Either early morning or late evening


Your dog may appreciate...

- Cooling Collars or Bandanas

- A paddling pool to splash around in.


* Do not leave pets unsupervised around a pool—not all dogs are good swimmers. Introduce your pets to water gradually and make sure they wear flotation devices when on boats. Rinse your dog off after swimming to remove chlorine or salt from his fur, and try to keep your dog from drinking pool water, which contains chlorine and other chemicals.


Avoid

- Walking your dog on hot asphalt, as their paw pads can easily burn.

- Never under any circumstances leave your dog in a parked car

- Direct sunlight for prolonged periods of time.

- Excessive Exercise


Feel free to trim longer hair on your dog, but never shave your dog: The layers of dogs’ coats protect them from overheating and sunburn. Brush your cats coat more often, to remove the extra fur that can hold in extra heat.


Animals at a higher risk

- Brachycephalic (flat-faced) breeds such as Persian cats, pugs, bulldogs, and boxers

- Pets with thick or dark coloured coats

- Young Pets

- Senior Pets

- Obese Pets


Watch Carefully for signs of heat stroke

Know the symptoms of overheating in pets, it includes

- excessive panting or difficulty breathing

- increased heart and respiratory rate

- drooling

- mild weakness

- stupor or even collapse

- Symptoms can also include seizures

- bloody diarrhea

- vomit

- along with an elevated body temperature of over 104 degrees

These can signal a serious condition.



To help cool your dog, wet the fur immediately with lukewarm to cool water, not cold water.

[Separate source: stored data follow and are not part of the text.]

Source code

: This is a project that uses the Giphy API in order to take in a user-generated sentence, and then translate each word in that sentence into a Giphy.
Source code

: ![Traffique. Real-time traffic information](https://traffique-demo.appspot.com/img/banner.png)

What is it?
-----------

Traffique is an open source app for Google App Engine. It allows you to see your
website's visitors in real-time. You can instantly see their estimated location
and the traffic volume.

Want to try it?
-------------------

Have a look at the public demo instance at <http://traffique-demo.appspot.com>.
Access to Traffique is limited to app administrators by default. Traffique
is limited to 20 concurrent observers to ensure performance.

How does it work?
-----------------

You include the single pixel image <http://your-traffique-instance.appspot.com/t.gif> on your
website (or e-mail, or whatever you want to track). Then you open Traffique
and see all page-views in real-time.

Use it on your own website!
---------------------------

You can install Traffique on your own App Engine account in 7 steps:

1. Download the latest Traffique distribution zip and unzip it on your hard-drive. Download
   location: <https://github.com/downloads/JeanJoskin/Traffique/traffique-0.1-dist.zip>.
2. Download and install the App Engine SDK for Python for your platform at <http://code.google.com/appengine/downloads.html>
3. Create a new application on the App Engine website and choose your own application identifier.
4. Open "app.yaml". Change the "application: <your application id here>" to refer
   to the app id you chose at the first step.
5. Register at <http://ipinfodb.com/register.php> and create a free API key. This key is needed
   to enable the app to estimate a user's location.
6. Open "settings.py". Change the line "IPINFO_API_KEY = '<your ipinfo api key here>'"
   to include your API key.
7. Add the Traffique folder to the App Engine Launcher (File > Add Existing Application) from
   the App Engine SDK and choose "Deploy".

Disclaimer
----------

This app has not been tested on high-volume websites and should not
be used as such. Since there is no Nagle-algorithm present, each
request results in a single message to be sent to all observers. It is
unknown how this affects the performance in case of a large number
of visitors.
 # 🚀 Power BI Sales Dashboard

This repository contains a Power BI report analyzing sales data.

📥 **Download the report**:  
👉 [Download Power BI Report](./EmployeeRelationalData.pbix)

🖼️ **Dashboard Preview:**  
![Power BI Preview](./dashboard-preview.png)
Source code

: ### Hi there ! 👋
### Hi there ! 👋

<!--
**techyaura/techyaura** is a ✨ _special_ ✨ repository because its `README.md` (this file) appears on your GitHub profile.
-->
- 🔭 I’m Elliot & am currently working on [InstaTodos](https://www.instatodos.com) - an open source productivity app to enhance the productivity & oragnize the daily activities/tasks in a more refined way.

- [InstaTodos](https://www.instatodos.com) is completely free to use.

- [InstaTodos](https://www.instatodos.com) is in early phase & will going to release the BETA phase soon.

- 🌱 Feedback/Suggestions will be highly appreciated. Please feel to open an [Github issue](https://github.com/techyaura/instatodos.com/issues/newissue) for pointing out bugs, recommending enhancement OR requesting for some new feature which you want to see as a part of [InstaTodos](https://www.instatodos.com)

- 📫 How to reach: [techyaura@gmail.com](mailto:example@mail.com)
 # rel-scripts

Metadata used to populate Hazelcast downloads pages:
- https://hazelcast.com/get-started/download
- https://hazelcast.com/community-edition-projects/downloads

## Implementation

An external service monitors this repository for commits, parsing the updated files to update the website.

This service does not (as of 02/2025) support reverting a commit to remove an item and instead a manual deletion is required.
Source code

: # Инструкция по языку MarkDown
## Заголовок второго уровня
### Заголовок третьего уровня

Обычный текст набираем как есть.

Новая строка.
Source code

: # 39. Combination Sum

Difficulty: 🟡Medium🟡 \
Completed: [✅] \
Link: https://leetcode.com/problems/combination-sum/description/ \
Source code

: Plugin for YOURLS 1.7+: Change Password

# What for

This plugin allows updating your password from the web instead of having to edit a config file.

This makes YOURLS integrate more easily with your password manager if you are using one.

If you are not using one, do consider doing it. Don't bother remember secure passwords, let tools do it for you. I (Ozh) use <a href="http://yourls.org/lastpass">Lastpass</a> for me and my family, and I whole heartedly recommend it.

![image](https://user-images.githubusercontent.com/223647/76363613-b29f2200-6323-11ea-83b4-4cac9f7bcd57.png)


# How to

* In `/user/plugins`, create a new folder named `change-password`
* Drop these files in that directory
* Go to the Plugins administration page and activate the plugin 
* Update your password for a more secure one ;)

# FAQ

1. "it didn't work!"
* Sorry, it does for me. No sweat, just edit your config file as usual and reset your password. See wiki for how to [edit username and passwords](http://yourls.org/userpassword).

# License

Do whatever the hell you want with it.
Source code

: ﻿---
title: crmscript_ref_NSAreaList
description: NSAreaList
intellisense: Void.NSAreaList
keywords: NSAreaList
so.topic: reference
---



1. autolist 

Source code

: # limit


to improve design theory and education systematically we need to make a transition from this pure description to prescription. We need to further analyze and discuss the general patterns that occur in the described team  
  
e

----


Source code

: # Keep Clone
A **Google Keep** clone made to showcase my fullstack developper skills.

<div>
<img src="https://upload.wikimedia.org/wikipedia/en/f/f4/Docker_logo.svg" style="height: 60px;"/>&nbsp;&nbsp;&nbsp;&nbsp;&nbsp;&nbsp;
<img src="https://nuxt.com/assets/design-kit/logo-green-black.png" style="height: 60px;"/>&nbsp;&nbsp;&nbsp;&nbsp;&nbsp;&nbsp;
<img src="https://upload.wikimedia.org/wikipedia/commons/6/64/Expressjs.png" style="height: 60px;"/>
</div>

Bring them into the shade and offer drinking water.


Even if your dog cools down take him to a vet as soon as possible as some medical problems caused by heatstroke may not show up right away.


If you suspect your pet got overheated or if they have a dry tongue, no drool, and are no longer panting.


Please seek vet attention immediately!


If you see an animal trapped in a car on a hot day, try to locate the owner for call 911.

Stay by the car until assistance arrives.